BofA Securities is the lead left underwriter and IPOs led by the firm over the last 12-month period have generated an average return of 72.9% since their IPO. This is a top-tier performance for all major underwriters during the period.
As to valuation, the IPO is priced within the typical range for clinical stage biopharma IPOs.
The case for ORPH is that management believes it has the basis for targeting far larger markets with its approach.
The problem is that it will take significant time to do so, time likely measured in years rather than months.
While a very long-term hold investor may favor ORPH, my bias is to the shorter or medium term time frame for typical investors.
Given the long-term nature of the firm’s opportunities, my opinion on the IPO is NEUTRAL.

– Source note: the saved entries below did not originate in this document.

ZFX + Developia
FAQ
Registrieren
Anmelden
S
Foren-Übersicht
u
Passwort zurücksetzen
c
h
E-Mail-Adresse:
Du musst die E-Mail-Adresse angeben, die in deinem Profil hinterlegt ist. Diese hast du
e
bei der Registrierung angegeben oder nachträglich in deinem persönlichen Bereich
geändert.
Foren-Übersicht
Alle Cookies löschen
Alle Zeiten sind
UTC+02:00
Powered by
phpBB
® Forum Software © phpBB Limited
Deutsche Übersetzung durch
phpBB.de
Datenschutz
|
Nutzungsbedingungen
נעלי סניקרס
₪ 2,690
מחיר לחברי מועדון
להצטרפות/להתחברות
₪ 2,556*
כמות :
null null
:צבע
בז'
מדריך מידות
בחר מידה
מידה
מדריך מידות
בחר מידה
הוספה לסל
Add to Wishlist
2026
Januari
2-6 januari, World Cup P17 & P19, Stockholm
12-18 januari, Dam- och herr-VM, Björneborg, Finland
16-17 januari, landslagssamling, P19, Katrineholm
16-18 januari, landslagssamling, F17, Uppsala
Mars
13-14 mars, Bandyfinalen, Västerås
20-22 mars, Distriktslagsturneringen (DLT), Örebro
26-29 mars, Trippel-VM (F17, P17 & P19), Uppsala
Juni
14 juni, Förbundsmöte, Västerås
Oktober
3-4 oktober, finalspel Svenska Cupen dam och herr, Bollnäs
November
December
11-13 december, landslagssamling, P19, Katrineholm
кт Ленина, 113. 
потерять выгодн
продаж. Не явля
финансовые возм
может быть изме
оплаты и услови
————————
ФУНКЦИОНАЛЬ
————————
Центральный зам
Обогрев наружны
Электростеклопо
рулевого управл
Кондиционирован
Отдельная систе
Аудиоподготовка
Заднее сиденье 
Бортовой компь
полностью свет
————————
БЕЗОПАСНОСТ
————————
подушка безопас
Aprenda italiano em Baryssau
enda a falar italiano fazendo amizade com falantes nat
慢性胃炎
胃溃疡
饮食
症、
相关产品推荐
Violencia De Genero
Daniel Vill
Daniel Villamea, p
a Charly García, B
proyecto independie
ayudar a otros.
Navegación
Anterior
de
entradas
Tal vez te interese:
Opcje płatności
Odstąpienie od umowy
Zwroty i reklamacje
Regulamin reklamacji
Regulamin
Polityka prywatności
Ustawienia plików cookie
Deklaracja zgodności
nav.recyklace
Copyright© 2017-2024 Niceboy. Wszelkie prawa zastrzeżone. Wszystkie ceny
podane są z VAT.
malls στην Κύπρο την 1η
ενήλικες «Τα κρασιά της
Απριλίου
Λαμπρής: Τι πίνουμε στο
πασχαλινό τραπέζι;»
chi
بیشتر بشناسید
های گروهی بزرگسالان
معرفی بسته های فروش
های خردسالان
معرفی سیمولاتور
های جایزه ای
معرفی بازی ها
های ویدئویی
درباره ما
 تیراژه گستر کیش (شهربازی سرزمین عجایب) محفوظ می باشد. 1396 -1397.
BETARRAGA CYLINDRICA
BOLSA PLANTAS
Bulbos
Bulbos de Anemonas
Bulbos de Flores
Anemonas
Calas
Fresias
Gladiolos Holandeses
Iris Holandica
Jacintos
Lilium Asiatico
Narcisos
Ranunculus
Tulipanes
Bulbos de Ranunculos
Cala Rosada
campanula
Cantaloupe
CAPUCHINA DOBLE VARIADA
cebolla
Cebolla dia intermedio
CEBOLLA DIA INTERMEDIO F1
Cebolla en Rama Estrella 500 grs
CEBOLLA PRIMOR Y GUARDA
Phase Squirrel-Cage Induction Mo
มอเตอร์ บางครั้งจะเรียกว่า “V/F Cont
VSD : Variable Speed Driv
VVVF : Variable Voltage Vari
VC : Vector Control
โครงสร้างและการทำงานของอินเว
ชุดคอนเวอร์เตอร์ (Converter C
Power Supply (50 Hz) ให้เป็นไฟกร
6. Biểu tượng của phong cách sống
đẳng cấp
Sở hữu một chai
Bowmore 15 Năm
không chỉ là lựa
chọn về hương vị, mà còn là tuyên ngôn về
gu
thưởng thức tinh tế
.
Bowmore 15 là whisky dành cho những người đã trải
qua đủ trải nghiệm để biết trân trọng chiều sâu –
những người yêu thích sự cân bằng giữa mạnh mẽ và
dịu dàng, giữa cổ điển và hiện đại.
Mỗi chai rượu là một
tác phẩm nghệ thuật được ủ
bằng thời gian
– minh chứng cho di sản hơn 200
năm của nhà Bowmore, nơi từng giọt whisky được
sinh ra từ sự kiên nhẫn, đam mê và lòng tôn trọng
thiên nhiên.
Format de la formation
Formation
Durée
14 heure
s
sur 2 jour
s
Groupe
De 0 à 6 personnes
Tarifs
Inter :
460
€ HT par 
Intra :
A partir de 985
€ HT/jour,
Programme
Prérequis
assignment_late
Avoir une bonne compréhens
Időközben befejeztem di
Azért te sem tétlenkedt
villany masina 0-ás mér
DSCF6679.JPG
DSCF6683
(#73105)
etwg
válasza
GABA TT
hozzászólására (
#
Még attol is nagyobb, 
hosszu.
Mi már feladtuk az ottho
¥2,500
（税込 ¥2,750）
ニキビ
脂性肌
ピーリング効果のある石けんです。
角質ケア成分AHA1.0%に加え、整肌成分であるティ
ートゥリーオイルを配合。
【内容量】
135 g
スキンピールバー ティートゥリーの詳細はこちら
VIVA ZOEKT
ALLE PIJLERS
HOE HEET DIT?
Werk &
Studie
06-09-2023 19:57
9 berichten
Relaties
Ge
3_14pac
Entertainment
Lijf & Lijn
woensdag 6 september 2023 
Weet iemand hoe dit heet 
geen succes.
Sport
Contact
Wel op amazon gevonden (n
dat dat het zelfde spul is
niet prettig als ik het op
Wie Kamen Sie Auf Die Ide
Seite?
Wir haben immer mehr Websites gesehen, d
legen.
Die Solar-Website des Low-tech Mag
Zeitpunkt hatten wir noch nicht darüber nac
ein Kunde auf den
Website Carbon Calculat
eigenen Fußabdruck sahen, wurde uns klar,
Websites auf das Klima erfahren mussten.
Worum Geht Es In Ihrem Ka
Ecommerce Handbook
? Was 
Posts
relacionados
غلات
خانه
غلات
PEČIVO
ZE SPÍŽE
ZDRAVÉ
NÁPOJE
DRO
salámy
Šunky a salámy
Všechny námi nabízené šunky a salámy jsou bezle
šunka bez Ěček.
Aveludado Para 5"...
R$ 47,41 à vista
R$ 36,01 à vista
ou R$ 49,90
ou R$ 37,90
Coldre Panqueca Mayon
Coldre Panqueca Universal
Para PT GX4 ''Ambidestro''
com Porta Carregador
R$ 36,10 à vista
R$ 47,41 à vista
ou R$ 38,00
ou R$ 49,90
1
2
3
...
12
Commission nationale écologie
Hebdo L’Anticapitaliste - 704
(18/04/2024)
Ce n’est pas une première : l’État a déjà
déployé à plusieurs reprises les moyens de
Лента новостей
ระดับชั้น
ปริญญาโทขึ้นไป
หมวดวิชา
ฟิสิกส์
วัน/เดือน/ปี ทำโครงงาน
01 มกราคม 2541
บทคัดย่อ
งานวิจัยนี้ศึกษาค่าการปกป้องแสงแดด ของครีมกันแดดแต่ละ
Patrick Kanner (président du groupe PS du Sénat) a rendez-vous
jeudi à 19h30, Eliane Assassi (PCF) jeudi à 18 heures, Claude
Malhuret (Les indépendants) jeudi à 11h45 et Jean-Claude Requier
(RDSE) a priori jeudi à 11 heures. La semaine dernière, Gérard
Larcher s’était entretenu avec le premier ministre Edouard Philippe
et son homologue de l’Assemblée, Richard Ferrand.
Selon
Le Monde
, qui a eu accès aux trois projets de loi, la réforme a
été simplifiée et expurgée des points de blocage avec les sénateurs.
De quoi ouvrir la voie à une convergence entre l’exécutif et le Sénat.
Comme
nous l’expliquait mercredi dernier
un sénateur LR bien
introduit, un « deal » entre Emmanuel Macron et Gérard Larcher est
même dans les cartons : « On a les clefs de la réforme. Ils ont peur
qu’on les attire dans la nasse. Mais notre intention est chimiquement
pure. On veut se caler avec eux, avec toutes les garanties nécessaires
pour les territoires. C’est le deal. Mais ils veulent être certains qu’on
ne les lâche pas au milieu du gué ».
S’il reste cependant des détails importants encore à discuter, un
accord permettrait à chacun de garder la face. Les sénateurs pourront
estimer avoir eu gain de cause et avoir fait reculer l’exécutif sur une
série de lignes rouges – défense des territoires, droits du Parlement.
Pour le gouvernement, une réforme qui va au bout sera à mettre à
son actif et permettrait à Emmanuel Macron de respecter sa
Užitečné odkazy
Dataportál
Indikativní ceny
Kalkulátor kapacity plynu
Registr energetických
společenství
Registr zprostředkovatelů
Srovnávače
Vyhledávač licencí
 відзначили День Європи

Expected IPO Pricing Date: September 24, 2020.
(I have no position in any stocks mentioned as of the article date, no plans to initiate any positions within the next 48 hours, and no business relationship with any company whose stock is mentioned in this article. IPO stocks can be very volatile in the days immediately after an IPO. Information provided is for educational purposes only, may be in error, incomplete or out of date, and does not constitute financial, legal, or investment advice.)